** DOKUMEN **
Friday, December 21, 2007

Syurga itu ada didirimu, Ibu


“Siang berganti malam, hari berganti bulan, dan bulan berganti tahun. Banyak hal yang terjadi, banyak hal berubah kearah yang yg lebih baik adalah manfaat untuk umat. Tapi satu hal yang tidak akan pernah berubah, bahwa saya dilahirkan oleh seorang ibu. Terima kasih ibu, telah menjadikan kami orang yang bermanfaat, itulah nanti yang akan menentramkan dunia akhiratmu kelak, amin. Terima kasih ibu…”(22 Desember 2006)

Pesan singkat diatas adalah pesan singkat setahun yang lalu. Sebuah pesan singkat dari saya -setelah saya menikah- yang kerap menghampiri telepon genggam milik ibu. Sebuah pesan yang terburai dengan menguntai kalimat yang sebenarnya tidak pernah saya rekayasa sebelum hari-hari menjelang hari ibu. Untaian kalimat itu biasanya spontan keluar ketika saya mengingatnya. Ya, hanya dengan mengingat ibu. Dan pesan-pesan singkat itu selalu berubah setiap tahunnya.

Setelah saya menikah, untuk setiap sms yang saya kirim, selalu beliau balas dengan sesegukan diseberang telepon. Tangisnya pun pecah, dan selalu mengatakan, ‘Kamu tidak pernah berubah, sejak kecil hingga dewasa seperti sekarang, selalu menyejukkan ibu’, kemudian telpon akan ditutup pelan. Tinggal saya yang kembali berurai mata. Saya takut membuat ia sedih. Takut akan kerinduannya tidak akan tertahan. Ah ibu!

Keping-keping kenangan bersamanya masih saya miliki. Sejak saya tahu dan merasakan, bahwa inilah orang yang melahirkan dan membesarkan saya. Seseorang yang merelakan kulit mulusnya lecet karena terjatuh dari motor akibat terlalu bersemangat mengantarkan saya, pada hari pertama masuk ke Taman Kanak-Kanak. Seseorang yang menyisakan tenaganya setelah seharian berkutat dengan berbagai perangai pasien-pasiennya demi memegang tangan saya untuk berlatih menulis indah. Hingga masih bersusah payah menemani saya ketika pernah ‘anjlok’ pada masa krisis tidak bisa menerima akan ‘kuat’ kasih sayang-NYA. Keping-keping itu masih tersusun rapi pada album memori di otak saya. Keping-keping yang akan menghantarkan saya bahwa sepatutnya bersyukur bahwa masih diberi keindahan untuk bisa bergelayut manja dan menatap wajahnya. Subhanallah.

Mengapa setelah menikah saya menjadi sentimentil dalam memperlakukan ibu?

Terkadang, kita kebanyakan lengah ketika masa muda tengah bergelora. Perpindahan atau masa transisi dari seorang anak yang ingin di’aku’i bisa menimbulkan gejolak pada segumpal egoisme. Segumpal rasa yang terkadang banyak menorehkan luka pada batin seseorang. Seseorang yang mempunyai jalan panjang tanpa putus untuk selalu bisa mendekap kita dalam cinta.

** TUGAS ANDA **
(a) Salin kata demi kata bagian tulisan tentang ibu, dari "Pesan singkat diatas" sampai "tertahan. Ah ibu!".
(b) Teruskan tulisan tentang ibu, mulai setelah kalimat terakhir yang ditampilkan.

** BAHAN **
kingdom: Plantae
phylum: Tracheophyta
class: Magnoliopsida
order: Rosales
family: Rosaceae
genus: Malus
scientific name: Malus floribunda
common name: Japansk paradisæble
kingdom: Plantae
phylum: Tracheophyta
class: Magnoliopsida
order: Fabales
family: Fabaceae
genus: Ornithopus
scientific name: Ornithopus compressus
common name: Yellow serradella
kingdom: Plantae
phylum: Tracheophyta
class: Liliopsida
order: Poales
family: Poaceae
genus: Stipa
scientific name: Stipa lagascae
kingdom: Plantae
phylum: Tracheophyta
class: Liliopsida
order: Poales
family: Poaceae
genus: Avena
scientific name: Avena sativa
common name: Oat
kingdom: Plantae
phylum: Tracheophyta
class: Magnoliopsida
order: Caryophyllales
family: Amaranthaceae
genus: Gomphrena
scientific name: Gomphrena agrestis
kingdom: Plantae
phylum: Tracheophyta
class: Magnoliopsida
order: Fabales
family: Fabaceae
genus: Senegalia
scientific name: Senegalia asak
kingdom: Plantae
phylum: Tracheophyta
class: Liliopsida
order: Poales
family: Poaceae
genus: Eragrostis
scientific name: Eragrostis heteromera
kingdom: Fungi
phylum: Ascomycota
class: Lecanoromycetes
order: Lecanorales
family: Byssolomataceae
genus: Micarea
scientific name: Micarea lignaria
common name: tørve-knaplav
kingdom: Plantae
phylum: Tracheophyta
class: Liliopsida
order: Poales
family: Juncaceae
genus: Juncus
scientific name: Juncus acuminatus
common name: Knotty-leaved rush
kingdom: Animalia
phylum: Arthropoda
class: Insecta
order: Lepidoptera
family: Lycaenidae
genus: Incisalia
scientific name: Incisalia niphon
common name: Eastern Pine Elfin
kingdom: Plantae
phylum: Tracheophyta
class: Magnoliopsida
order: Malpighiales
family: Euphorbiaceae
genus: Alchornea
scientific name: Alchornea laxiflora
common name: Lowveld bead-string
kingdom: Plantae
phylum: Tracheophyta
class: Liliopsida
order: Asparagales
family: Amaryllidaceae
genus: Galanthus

** JAWABAN LATIHAN **
(a)
Pesan singkat diatas adalah pesan singkat setahun yang lalu. Sebuah pesan singkat dari saya -setelah saya menikah- yang kerap menghampiri telepon genggam milik ibu. Sebuah pesan yang terburai dengan menguntai kalimat yang sebenarnya tidak pernah saya rekayasa sebelum hari-hari menjelang hari ibu. Untaian kalimat itu biasanya spontan keluar ketika saya mengingatnya. Ya, hanya dengan mengingat ibu. Dan pesan-pesan singkat itu selalu berubah setiap tahunnya.

Setelah saya menikah, untuk setiap sms yang saya kirim, selalu beliau balas dengan sesegukan diseberang telepon. Tangisnya pun pecah, dan selalu mengatakan, ‘Kamu tidak pernah berubah, sejak kecil hingga dewasa seperti sekarang, selalu menyejukkan ibu’, kemudian telpon akan ditutup pelan. Tinggal saya yang kembali berurai mata. Saya takut membuat ia sedih. Takut akan kerinduannya tidak akan tertahan. Ah ibu!

(b)
Banyak hal telah saya pelajari ketika saya mulai mengenal dunia luar, selain dunia indah suguhan ibu. Warna-warninya bisa membentuk pola pikir saya yang terkadang dirasa tajam oleh beliau. Kemerincing iramanya bahkan mampu membuat gerakan saya tidaklah seperti ibu inginkan. Saya sadar itu. Bahkan sangat sadar! Tapi untuk mengelak dan membuang mimpi ibu, bukan jalan satu-satunya untuk membuktikan bahwa saya pun punya mimpi lain. Saya berusaha tidak pernah melalaikan keinginan ibu. Arahannya pun selalu saya ikuti, walau saya mesti mengubur gelisah diri untuk sementara waktu. Karena saya pun masih sadar, saya bukan apa-apa jika ibu tidak merestui.

Memang langkah saya tidak searah dengan ibu, tapi saya yakin dan pasti, inilah hasil pembelajaran saya terhadap bagaimana ibu bersikap dan mencurahkan pengabdiannya pada keluarga. Saya yakin inilah pantulan ibu sebenarnya. Terlalu indah hingga kami tidak bisa melukiskannya pada segaris senyum.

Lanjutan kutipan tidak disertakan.